Just like the plant’s closing will have a ripple effect on the companies that support it, so to will the loss of charitable support to organizations like the United Way have an effect on other agencies. Though it’s been a few years since Easterseals of Mahoning, Trumbull and Columbiana Counties has done a campaign with UAW Local 1112, CEO Tim Nelson notes the agency receives funding from United Way.
“In terms of direct support, there’s nothing really lost. Having said that, they’re a key partner of United Way and there are individual donors who give on their own who are Lordstown employees and retirees,” he says. “They were good news for the community because they were incredibly generous.”
The loss of jobs at Lordstown could also mean the need for more support among Easterseals clients. The agency largely provides services to those “on both ends of the age spectrum,” Nelson says. One of the larger programs is helping cover insurance deductibles for those who can’t afford them.
“We do have some clients whose parents work at Lordstown. It will make it more difficult. We’ll have to raise some funds from other sources if those parents don’t have a job for a while, don’t have insurance or end up getting insurance with much higher copays and deductibles,” Nelson says.
At Second Harvest Food Bank of the Mahoning Valley, Executive Director Mike Iberis says the agency does not yet know how the end of production at GM Lordstown will affect its mission.
“We’re not sure when the people will be running out of income and we’re not sure what the timeframe will be if they need to visit a pantry. It’s out there a few months down the road,” he says. “At this point, we don’t have any data that tells us we’re going to have a huge spike in people coming to pantries, but because of the impact from General Motors employees and the secondary companies, it’s too early to tell at this point.”
Come March, the closure of the plant shouldn’t have a large impact on giving to the food bank. Previous shift eliminations “may have cause a little bit of a blip” in giving, but “it wasn’t really anything large enough that would be very noticeable.

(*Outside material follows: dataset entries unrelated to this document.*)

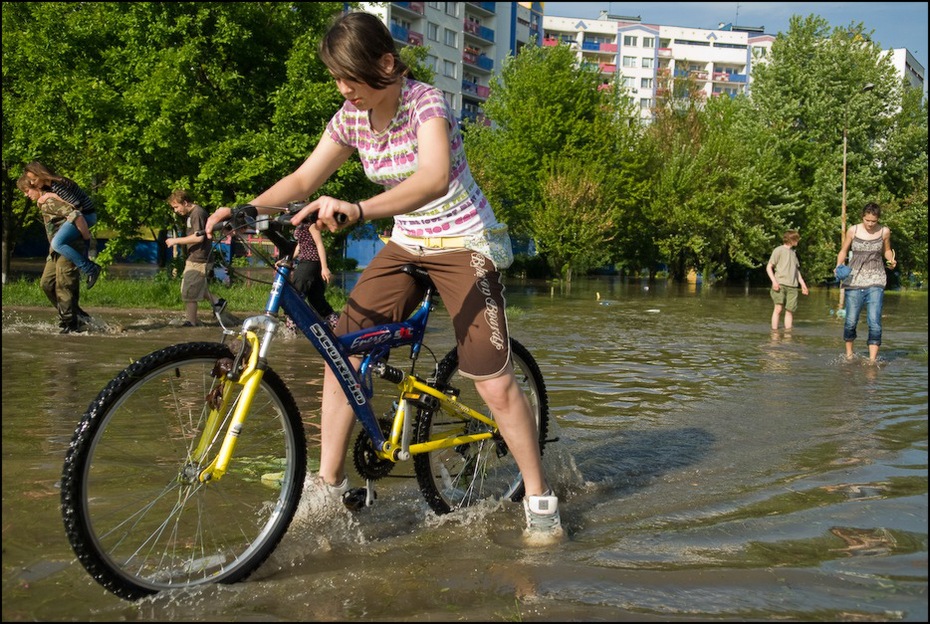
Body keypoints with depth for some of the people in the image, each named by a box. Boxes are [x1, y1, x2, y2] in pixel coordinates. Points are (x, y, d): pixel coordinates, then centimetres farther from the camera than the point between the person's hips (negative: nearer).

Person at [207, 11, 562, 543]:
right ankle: (330, 482, 8)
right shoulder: (352, 118, -2)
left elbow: (434, 179, -41)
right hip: (406, 245, 7)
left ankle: (541, 500, 5)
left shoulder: (426, 103, -22)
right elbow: (303, 180, 1)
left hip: (464, 244, -6)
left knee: (495, 382, -11)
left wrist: (357, 210, -55)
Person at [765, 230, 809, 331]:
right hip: (780, 284, -6)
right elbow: (769, 267, -3)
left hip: (792, 286, 6)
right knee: (778, 308, -14)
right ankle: (774, 331, -12)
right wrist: (774, 281, -15)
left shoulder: (793, 253, 21)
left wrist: (803, 284, 22)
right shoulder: (779, 250, 1)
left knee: (790, 310, 2)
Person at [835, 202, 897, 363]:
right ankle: (849, 354, 27)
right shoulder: (853, 230, -1)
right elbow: (843, 251, 9)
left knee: (874, 322, -11)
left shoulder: (884, 232, 1)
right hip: (854, 280, 0)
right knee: (851, 321, 3)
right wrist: (839, 266, -10)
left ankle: (872, 360, -8)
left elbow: (887, 251, 16)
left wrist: (891, 261, -5)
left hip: (876, 281, 0)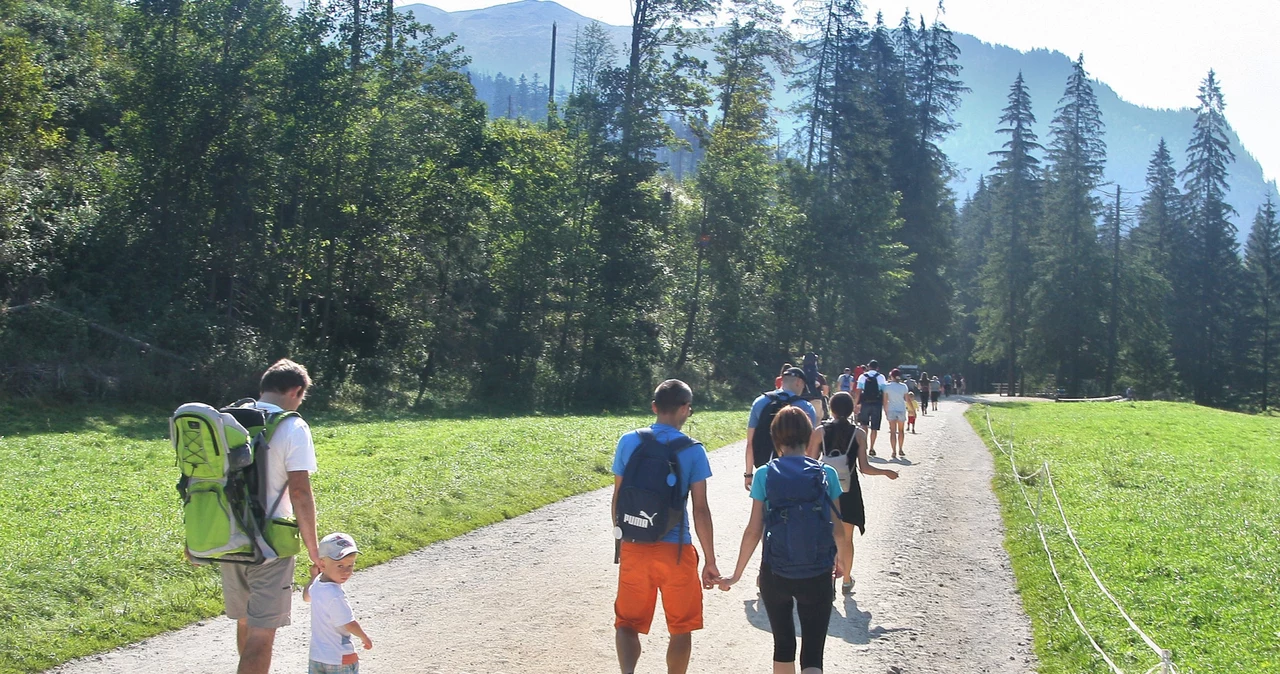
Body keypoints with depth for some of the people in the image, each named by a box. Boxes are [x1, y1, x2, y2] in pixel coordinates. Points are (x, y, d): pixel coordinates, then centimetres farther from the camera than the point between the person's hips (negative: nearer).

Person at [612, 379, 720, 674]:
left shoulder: (628, 442, -1)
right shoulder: (693, 451, -8)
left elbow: (617, 500, 5)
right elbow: (700, 510, -8)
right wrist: (710, 562, 0)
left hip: (634, 548, 2)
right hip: (676, 550, -2)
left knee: (627, 622, 13)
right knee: (681, 627, 15)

“The community in general has been very generous, so we haven’t experienced a noticeable change,” Iberis says.
As for the UAW Local 1112’s charitable campaigns, those will continue as normal, President Dave Green says Monday at a press conference. Last year, members donated more than $1 million to local charitable organizations, he says.
“We’re not giving up. … We’re going to be passing out 400 food baskets to needy people in our community. We’ve been active in United Way and a host of local charities,” Green says. “Obviously, the giving of members is going to slow down when they’re not working. They’re going to be taking care of themselves. This union is going to do everything we can to help our members and continue to help people in our community.”
Pictured: File photo of the 2018 United Way of Day of Caring in Youngstown. Each year, General Motors Lordstown Complex is one of the biggest supporters, United Way Executive Director Bob Hannon says.